Andy's Brain Blog

Clustering, or finding subgroups of data, is an important technique in biostatistics, sociology, neuroscience, and dowsing, allowing one to condense what would be a series of complex interaction terms into a straightforward visualization of which observations tend to cluster together. The following graph, taken from the online Introduction to Statistical Learning in R (ISLR), shows this in a two-dimensional space with a random scattering of observations:

Different colors denote different groups, and the number of groups can be decided by the researcher before performing the k-means clustering algorithm. To visualize how these groups are being formed, imagine an "X" being drawn in the center of mass of each cluster; also known as a centroid, this can be thought of as exerting a gravitational pull on nearby data points - those closer to that centroid will "belong" to that cluster, while other data points will be classified as belonging to the other clusters they are closer to.

This can be applied to FMRI data, where several different columns of data extracted from an ROI, representing different regressors, can be assigned to different categories. If, for example, we are looking for only two distinct clusters and we have several different regressors, then a voxel showing high values for half of the regressors but low values for the other regressors may be assigned to cluster 1, while a voxel showing the opposite pattern would be assigned to cluster 2. The label itself is arbitrary, and is interpreted by the researcher.

To do this in Matlab, all you need is a matrix with data values from your regressors extracted from an ROI (or the whole brain, if you want to expand your search). This is then fed into the kmeans function, which takes as arguments the matrix and the number of clusters you wish to partition it into; for example, kmeans(your_matrix, 3).

This will return a vector of numbers classifying a particular row (i.e., a voxel) as belonging to one of the specified clusters. This vector can then be prefixed to a matrix of the x-, y-, and z-coordinates of your search space, and then written into an image for visualizing the results.

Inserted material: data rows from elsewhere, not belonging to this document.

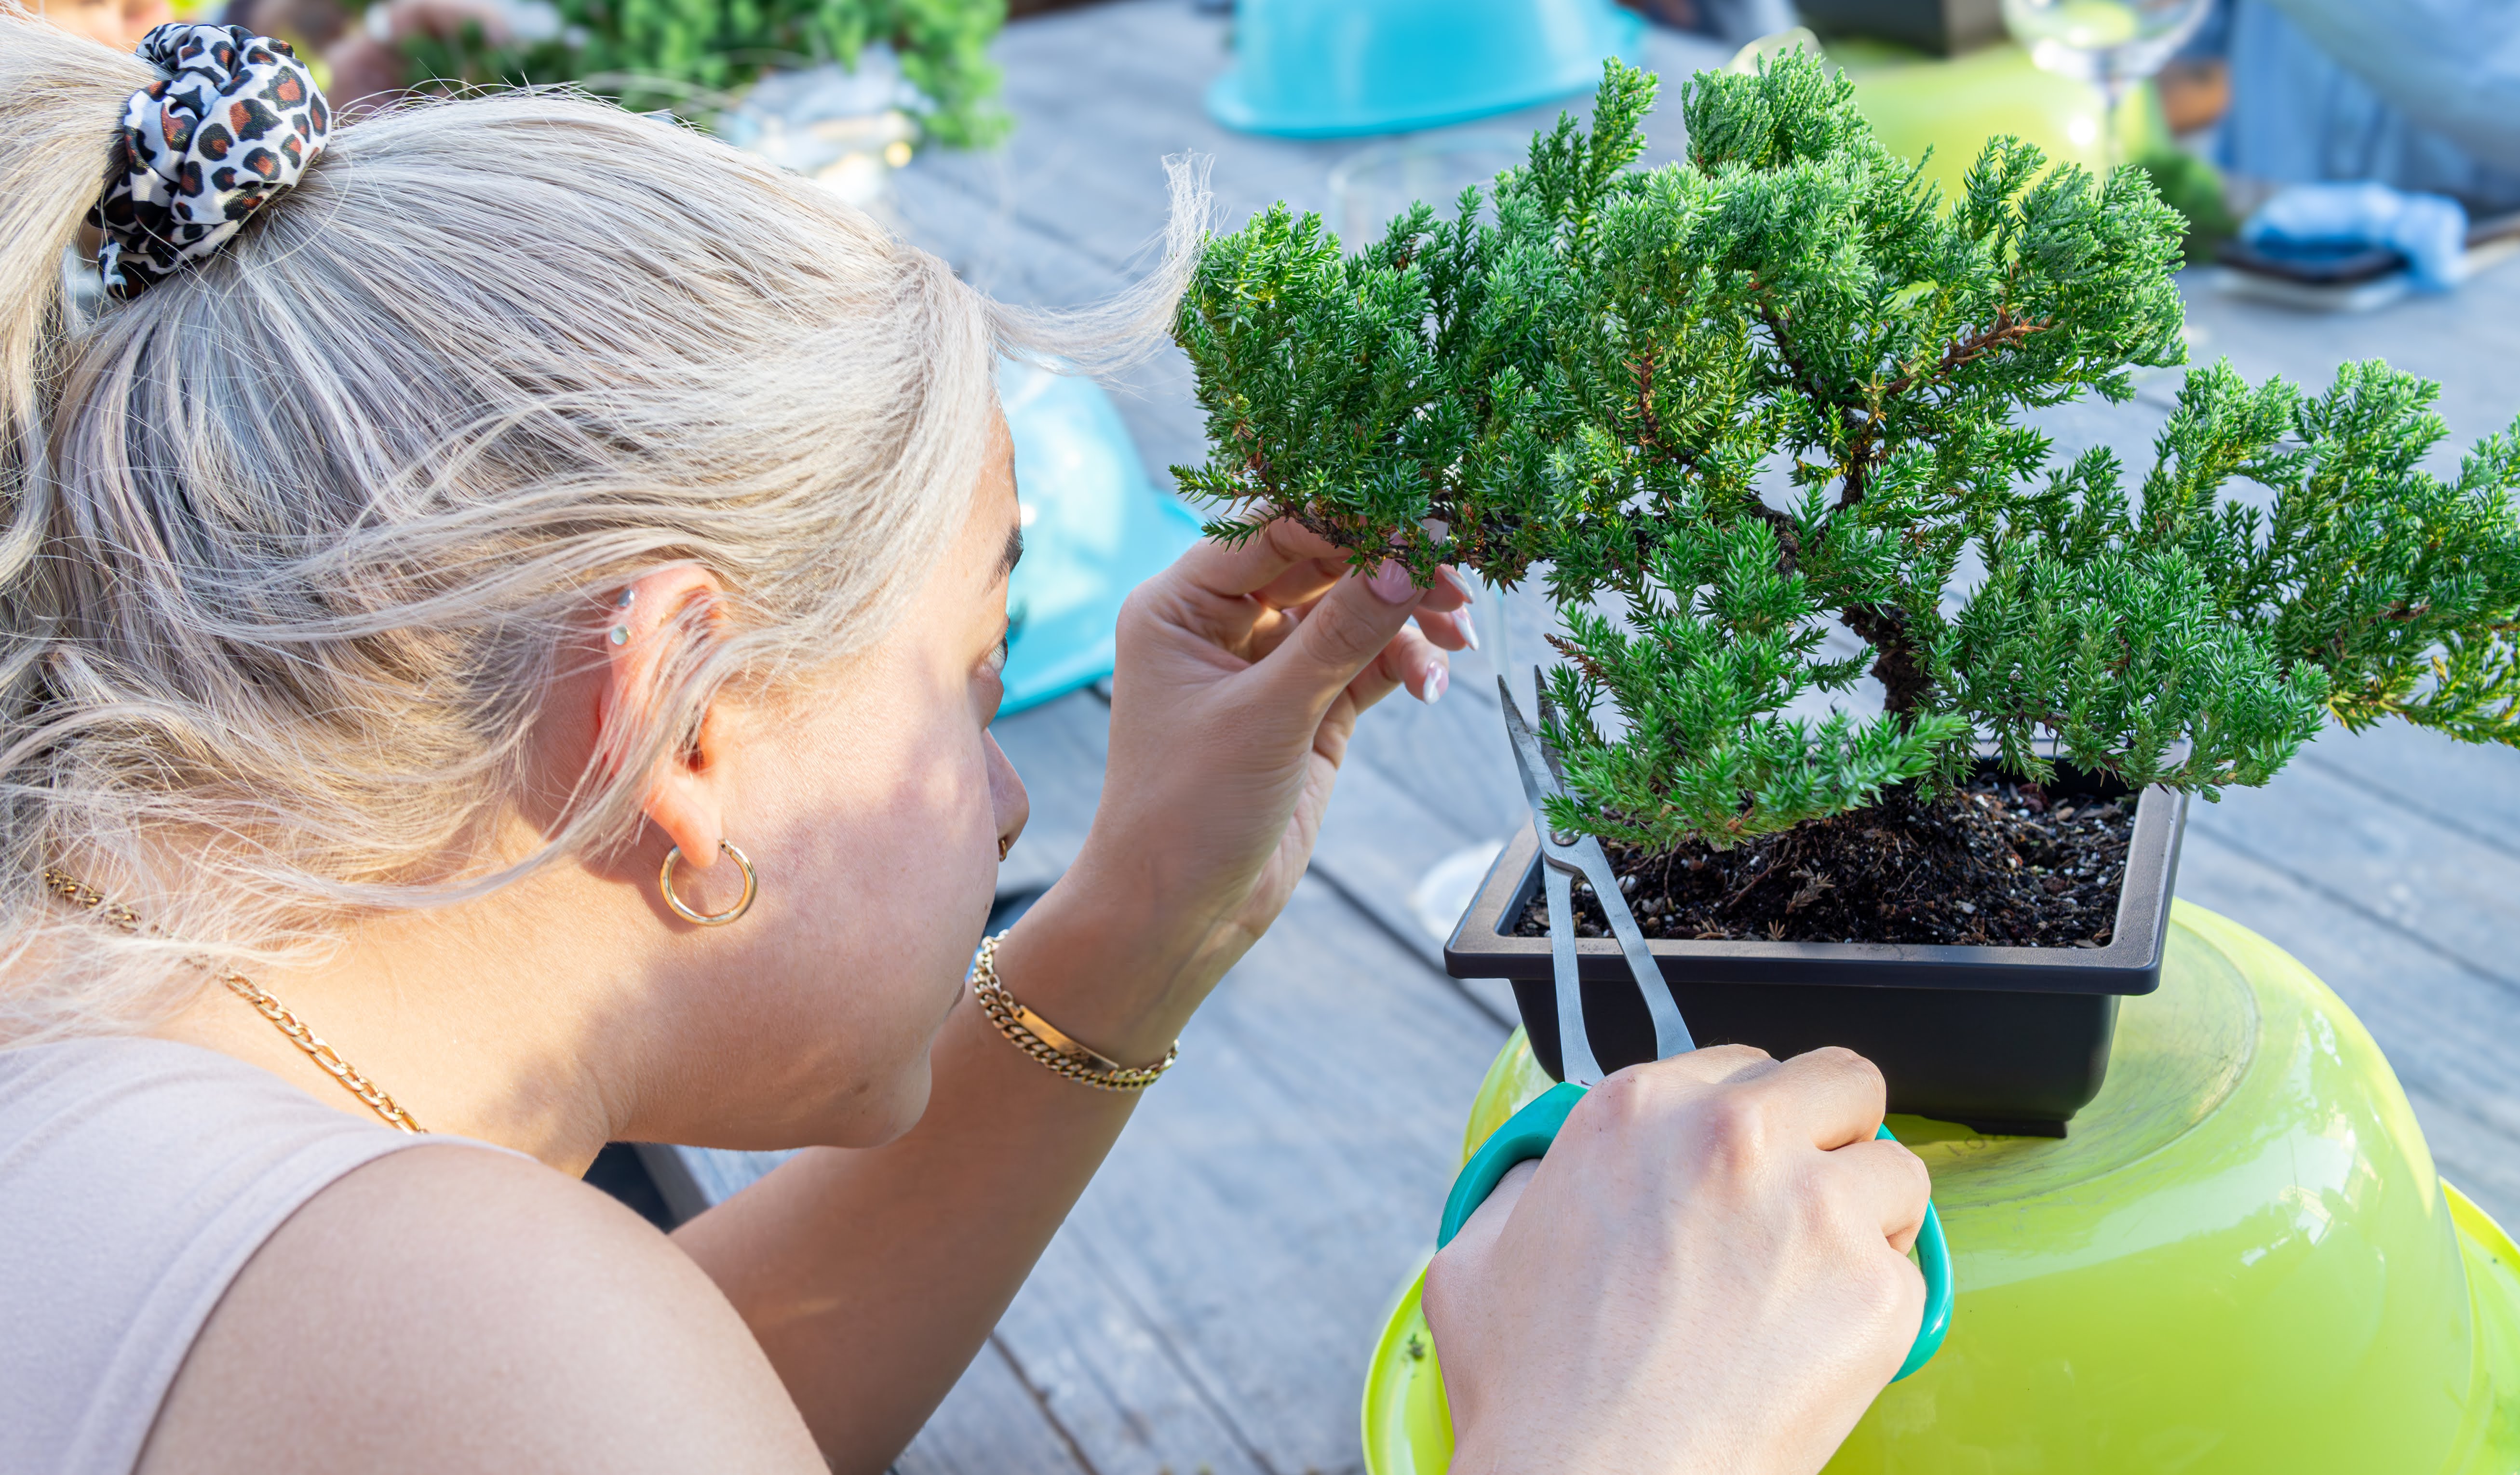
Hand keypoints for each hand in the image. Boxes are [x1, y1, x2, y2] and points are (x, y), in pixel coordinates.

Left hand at [1001, 522, 1472, 1057]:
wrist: (1177, 913)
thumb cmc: (1189, 810)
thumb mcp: (1269, 714)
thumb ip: (1342, 634)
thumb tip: (1408, 559)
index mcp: (1180, 605)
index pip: (1271, 531)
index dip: (1348, 520)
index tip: (1422, 522)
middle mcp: (1219, 624)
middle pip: (1320, 565)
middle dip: (1389, 569)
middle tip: (1459, 577)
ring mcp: (1266, 668)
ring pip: (1351, 613)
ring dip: (1406, 620)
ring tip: (1459, 639)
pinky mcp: (1306, 711)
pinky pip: (1365, 662)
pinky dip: (1403, 663)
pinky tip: (1435, 684)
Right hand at [1424, 1046, 1930, 1474]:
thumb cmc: (1536, 1397)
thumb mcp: (1477, 1255)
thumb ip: (1526, 1187)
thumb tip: (1548, 1176)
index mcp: (1636, 1112)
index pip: (1741, 1067)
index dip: (1746, 1123)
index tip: (1741, 1170)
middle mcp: (1731, 1137)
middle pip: (1840, 1082)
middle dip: (1829, 1135)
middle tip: (1803, 1201)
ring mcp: (1813, 1207)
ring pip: (1895, 1169)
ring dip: (1867, 1216)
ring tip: (1815, 1281)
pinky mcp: (1874, 1288)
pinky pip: (1911, 1268)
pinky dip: (1877, 1304)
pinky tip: (1817, 1343)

There are a couple of scripts to help out with this: One, createBlankNIFTI.m, which will erase a standardized space image (I suggest a mask output by SPM at its second level) and replace every voxel with zeros, and the other script, createNIFTI.m, will fill in those voxels with your cluster numbers. You should see something like the following (here, I am visualizing it in the AFNI viewer, since it automatically colors in different numbers):

Sample k-means analysis with k=3 clusters.

The functions are pasted below, as well as a couple of explanatory videos.

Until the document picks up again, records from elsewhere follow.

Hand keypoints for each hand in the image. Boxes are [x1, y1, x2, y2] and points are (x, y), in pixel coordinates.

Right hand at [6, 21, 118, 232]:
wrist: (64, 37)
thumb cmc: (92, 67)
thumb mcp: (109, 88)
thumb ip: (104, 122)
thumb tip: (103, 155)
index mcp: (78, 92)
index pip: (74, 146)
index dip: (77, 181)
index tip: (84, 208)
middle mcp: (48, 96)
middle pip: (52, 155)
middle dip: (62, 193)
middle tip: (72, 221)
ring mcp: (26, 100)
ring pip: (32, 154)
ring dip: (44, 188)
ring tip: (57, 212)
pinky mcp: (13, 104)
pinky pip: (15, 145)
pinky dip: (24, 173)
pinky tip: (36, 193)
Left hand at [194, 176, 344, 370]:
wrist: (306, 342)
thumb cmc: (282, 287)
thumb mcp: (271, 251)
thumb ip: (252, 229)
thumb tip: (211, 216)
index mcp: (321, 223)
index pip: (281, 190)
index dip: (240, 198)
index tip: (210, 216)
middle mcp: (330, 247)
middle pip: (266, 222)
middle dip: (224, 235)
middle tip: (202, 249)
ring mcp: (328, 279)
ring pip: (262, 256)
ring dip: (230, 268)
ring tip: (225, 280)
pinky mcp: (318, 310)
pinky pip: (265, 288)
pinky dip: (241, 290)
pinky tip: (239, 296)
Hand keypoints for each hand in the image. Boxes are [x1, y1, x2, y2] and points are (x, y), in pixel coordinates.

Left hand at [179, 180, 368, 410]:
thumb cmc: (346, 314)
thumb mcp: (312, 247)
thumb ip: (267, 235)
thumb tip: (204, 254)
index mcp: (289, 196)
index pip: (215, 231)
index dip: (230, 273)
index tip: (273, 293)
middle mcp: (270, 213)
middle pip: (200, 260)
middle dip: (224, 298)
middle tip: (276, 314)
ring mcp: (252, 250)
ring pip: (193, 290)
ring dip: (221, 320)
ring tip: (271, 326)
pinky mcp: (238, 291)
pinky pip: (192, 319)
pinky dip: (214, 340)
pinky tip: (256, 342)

function createBlankNIFTI(imageFile)

%Note: Make sure that the image is a copy, and retain the original

X = spm_read_vols(spm_vol(imageFile));
X(:,:,:) = 0;
spm_write_vol(spm_vol(imageFile), X);

=================================

function createNIFTI(imageFile, textFile)


hdr = spm_vol(imageFile);
img = spm_read_vols(hdr);

fid = fopen(textFile);
nrows = numel(cell2mat(textscan(fid,'%1c%*[^\n]')));
fclose(fid);

fid = 0;



for i = 1:nrows
    if fid == 0
        fid = fopen(textFile);
    end
    
    Z = fscanf(fid, '%g', 4);
    
    img(Z(2), Z(3), Z(4)) = Z(1);
    spm_write_vol(hdr, img);
end